▸ EXERCISE
The word "Someone" marks the lines to copy; find all of them in the entries below.

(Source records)
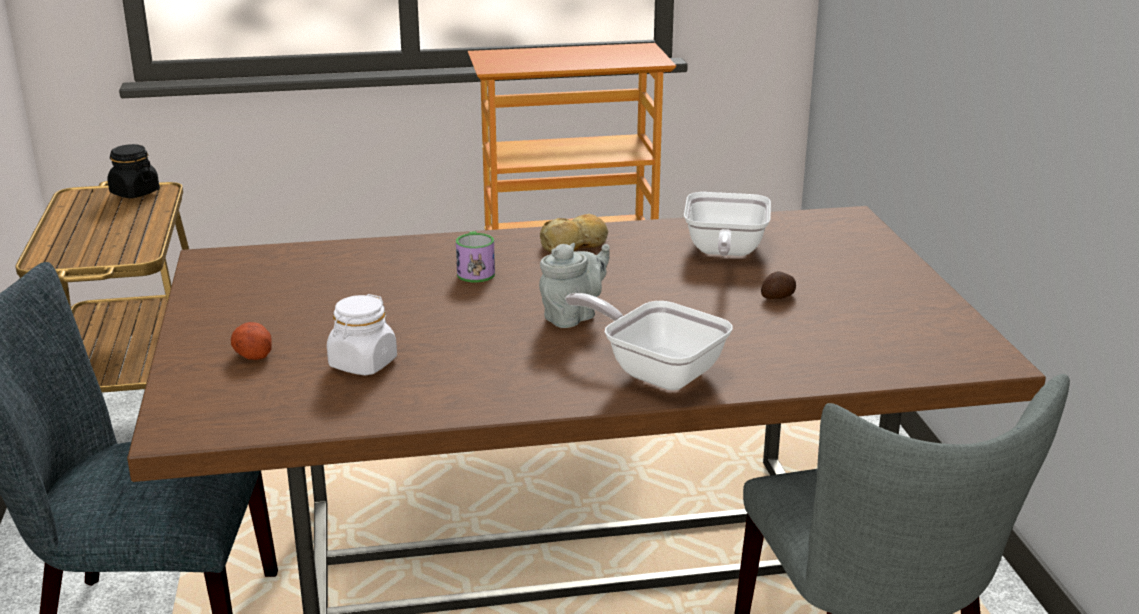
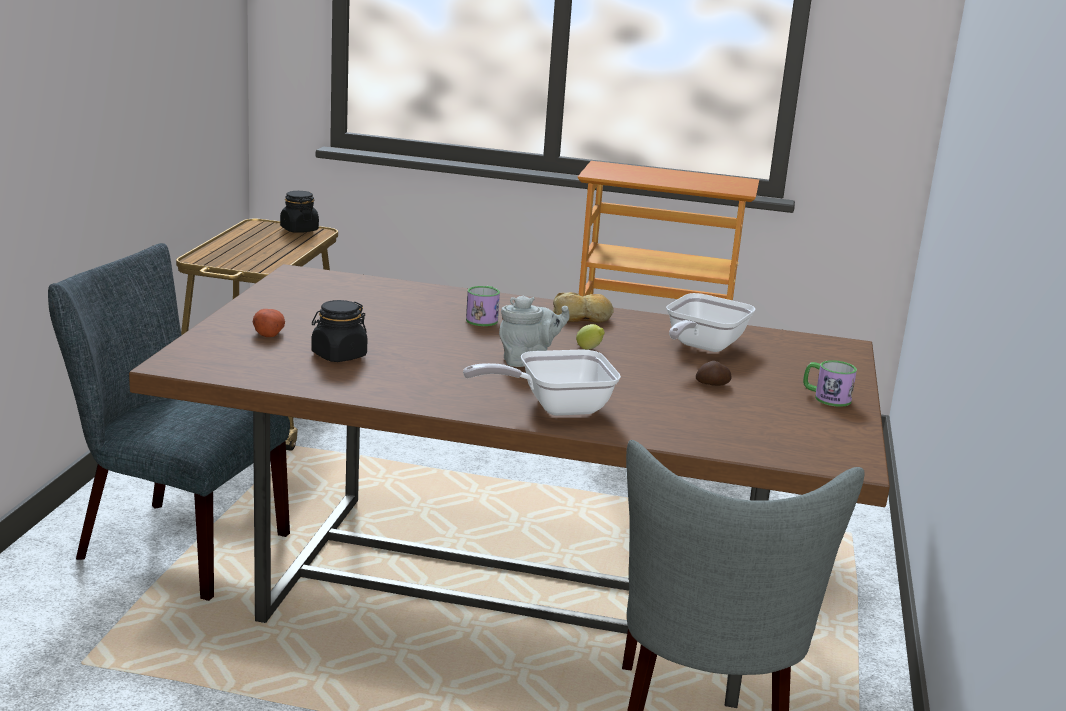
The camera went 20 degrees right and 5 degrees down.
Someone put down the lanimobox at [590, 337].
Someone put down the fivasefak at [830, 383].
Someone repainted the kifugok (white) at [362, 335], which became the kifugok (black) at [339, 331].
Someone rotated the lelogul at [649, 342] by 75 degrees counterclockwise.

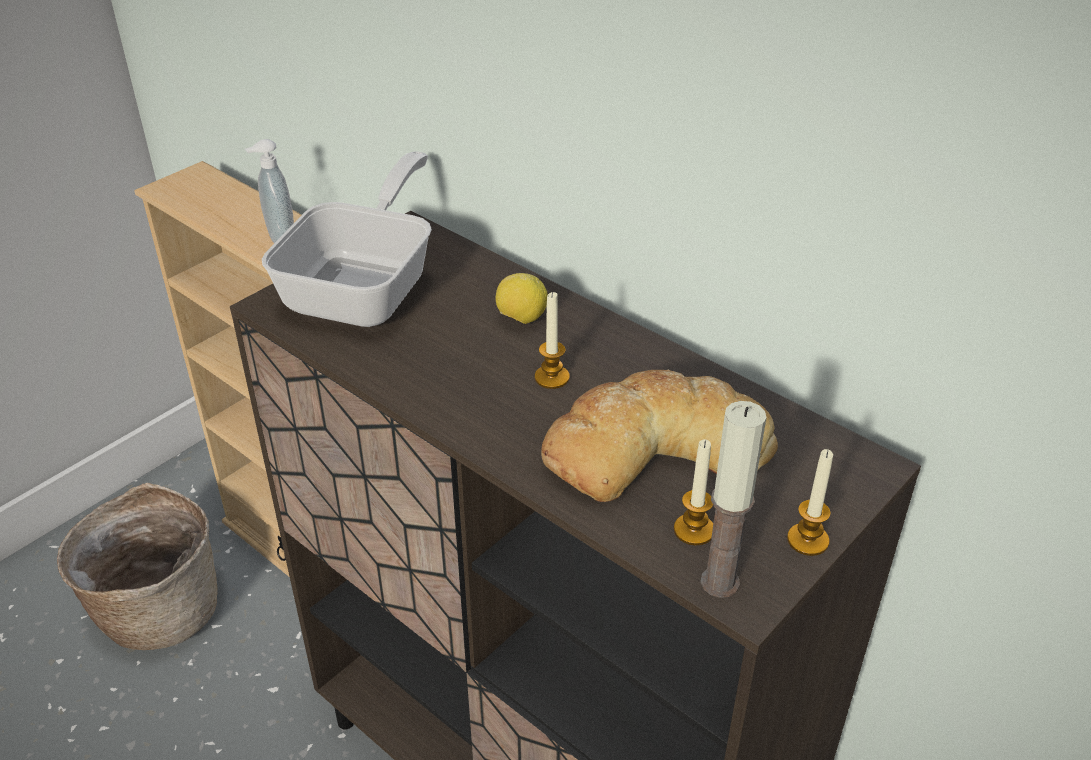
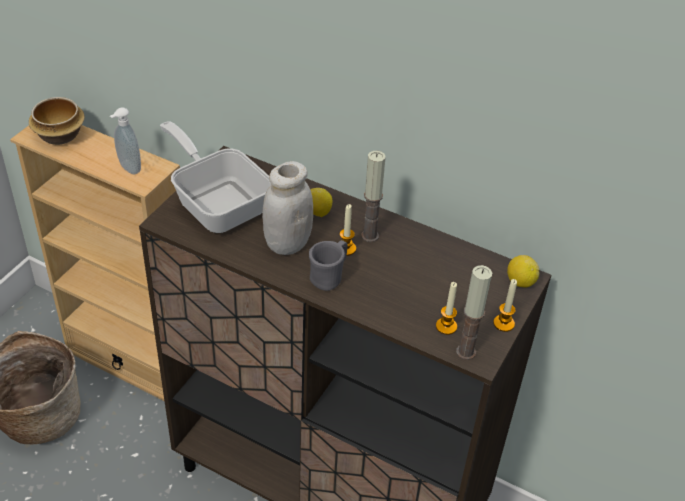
The camera went 15 degrees left and 5 degrees up.
Someone took away the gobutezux at [659, 435].
Someone put down the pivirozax at [57, 121].
Someone put down the kifugok (white) at [287, 208].
Someone put down the fivasefak (grey) at [328, 265].
Someone put down the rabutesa at [373, 196].
Someone put down the lanimobox at [523, 271].
Someone rotated the lelogul at [347, 239] by 45 degrees counterclockwise.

▸ TASK ANSWER
Someone put down the lanimobox at [590, 337].
Someone put down the fivasefak at [830, 383].
Someone repainted the kifugok (white) at [362, 335], which became the kifugok (black) at [339, 331].
Someone rotated the lelogul at [649, 342] by 75 degrees counterclockwise.
Someone took away the gobutezux at [659, 435].
Someone put down the pivirozax at [57, 121].
Someone put down the kifugok (white) at [287, 208].
Someone put down the fivasefak (grey) at [328, 265].
Someone put down the rabutesa at [373, 196].
Someone put down the lanimobox at [523, 271].
Someone rotated the lelogul at [347, 239] by 45 degrees counterclockwise.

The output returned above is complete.